McCarty’s order was based on the Dec. 12 recommended order of Administrative Law Judge Daniel Manry of the Division of Administrative Hearings (DOAH). Manry agreed with the Office’s initial Aug. 25 denial of State Farm’s indicated statewide average rate increase of 67.0 percent and its requested increase of 47.1 percent.
In his December order, Judge Manry had stated: “State Farm Florida did not show by a preponderance of the evidence that either the indicated rate or requested rate in the rate filing is not excessive, inadequate, or unfairly discriminatory.”
“We are very pleased with the District Court’s ruling,” said McCarty. “State Farm knew, or should have known, that the filing it made was contrary to the Legislature’s intent and could not be approved. State Farm’s actions suggest that it intended to use the denial of the filing as a pretext for threatening to withdraw from the Florida property insurance market.”

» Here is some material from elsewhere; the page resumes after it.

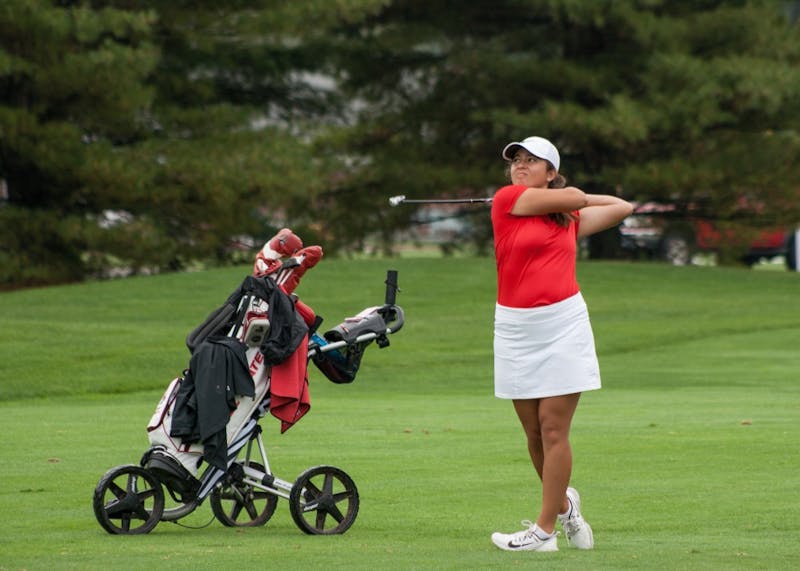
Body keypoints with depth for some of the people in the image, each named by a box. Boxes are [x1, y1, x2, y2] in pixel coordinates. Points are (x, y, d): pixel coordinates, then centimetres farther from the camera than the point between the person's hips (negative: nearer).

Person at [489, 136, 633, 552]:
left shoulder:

The DCA matter is not final until time expires for State Farm to file a motion for rehearing (15 days pursuant to Rule 9.330 Fla.R.App.P.) and the disposition of such motion is filed.
Issues with State Farm’s proposed withdrawal plan still remain unresolved. Both the Office and State Farm officials are continuing discussions, but the DOAH has set a hearing to begin Oct. 12.